I'm so proud of myself.  I worked so hard to get healthy and still can't believe I did it.  I look at old pictures of myself and although I still feel like that fat guy on the inside, I don't recognize the fat guy I'm looking at.  I don't know how I ever let myself get to be that man.  And looking in the mirror today, I still see some of the damage that fat guy left me with.  I have a permanent muffin top.  My skin was stretched so far for so long that it's retracted as much as it's going to.  I see the extra skin and it's hard for me to convince myself it's not fat.  It's just leftover skin.  And stretch marks.  I've got plenty of them, too.  But they're my war wounds.  They're there to remind me of who I was and the man I will never be again.

8.04.2012

It's been a pretty stressful week for me.  Probably one of the worst in quite a while.  I've had a lot on my plate and everything just kind of fell by the wayside for me.

Last weekend, my sweet little Lucy stopped eating.  Food was completely uninteresting to her and she had no interest whatsoever in eating.  I've talked about her before and how she is on a special prescription diet because her digestive system can't handle regular food.  She's not a fan of what she can eat and will often protest her food, but she always caves in when she's hungry enough and eats.  Not this time.  She just stopped and that got me scared.  The last time something like this happened was with my old cat Puss Patrell.  She was fine and dandy and then one day she stopped eating.  With her, it turned out she had pretty advanced cancer and within a few days, she was gone.  Naturally, this is the first and only thought I had with Lucy and I was panic stricken.  We got her to the vet and she thought after the initial examination that Lucy might have pancreatitis.  It's inflammation of the pancreas which would cause her not to want to eat.  We left Lucy at the vet for more tests, observation and medication.  Her blood work came back great and her x-rays showed a hazing around the pancreas.  After a day of meds, she started bouncing right back.  We brought her in on Tuesday and she was supposed to stay until Friday, but she was doing so well they released her on Thursday.  The only test we don't have results back from yet is her ultra-sound, but we're hoping that comes back clean.  Right now all I care about is Lucy is feeling better, her appetite is stronger than it's been in a long time and she's home.

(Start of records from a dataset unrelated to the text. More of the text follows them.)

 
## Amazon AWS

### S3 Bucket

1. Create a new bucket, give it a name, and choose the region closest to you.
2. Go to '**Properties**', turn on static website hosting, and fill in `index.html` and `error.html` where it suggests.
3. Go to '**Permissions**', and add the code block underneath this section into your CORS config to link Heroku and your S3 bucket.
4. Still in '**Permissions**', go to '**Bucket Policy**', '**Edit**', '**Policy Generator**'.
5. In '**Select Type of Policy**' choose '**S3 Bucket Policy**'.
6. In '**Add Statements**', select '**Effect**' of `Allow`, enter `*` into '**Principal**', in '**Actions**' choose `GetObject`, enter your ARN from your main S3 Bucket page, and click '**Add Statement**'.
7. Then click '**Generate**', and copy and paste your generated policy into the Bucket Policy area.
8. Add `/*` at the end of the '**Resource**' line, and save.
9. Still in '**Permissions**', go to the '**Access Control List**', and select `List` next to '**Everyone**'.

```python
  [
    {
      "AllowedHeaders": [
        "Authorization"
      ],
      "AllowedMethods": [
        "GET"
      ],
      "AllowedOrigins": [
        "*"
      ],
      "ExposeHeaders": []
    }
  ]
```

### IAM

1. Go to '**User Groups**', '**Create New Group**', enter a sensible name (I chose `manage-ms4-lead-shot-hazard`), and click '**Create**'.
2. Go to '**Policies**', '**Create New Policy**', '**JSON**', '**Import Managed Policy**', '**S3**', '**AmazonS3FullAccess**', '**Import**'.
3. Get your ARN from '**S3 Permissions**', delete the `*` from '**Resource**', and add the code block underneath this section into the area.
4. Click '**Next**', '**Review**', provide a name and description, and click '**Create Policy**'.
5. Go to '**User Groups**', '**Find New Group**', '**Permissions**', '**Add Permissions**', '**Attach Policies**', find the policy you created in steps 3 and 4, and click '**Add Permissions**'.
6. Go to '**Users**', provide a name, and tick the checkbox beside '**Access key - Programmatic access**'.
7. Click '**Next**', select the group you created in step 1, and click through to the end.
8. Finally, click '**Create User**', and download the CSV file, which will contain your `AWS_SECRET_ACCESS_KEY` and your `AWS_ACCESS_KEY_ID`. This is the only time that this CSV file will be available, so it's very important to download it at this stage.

But Lucy wasn't the only thing I've been worried about.  My little cousin Zach is the other.  Technically, he's my first cousin's grandson, but he's still my cousin.  Third cousin?  I don't know how that works.  Anyway, last weekend Zach, age 9, had a series of three seizures with the third lasting over an hour and he ended up in the hospital on a ventilator and in a coma.  He's been having seizures for the last couple of weeks.  His first one hit while he was at summer camp and it took away all the feeling on his right side.  It starting coming back, but he was still pretty weak.  No cause has yet been determined.  He's had tests up the wazoo, though.  He's had them on and off since, but last weekend was the worst.  He's been diagnosed with autoimmune encephalitis, something that's not good at all.  Still no idea what's caused this.  He's still in the hospital, but as of yesterday, he's come out of his coma.  He's still not strong enough to breathe on his own, though, so he's still being helped with the ventilator.  I'm just relieved he's awake again.  

So needless to say I've had a lot on my mind.  I've had the worst stress headache of my life this week.  My head hasn't been with me at work and I've blown off the overtime because I just couldn't do it.  I'm happy that things are slowly getting better, though.  It's a huge relief.  Lucy may be out of the woods, but Zach isn't yet.  But we're making progress.  Slow but steady progress.  And that's all I can ask.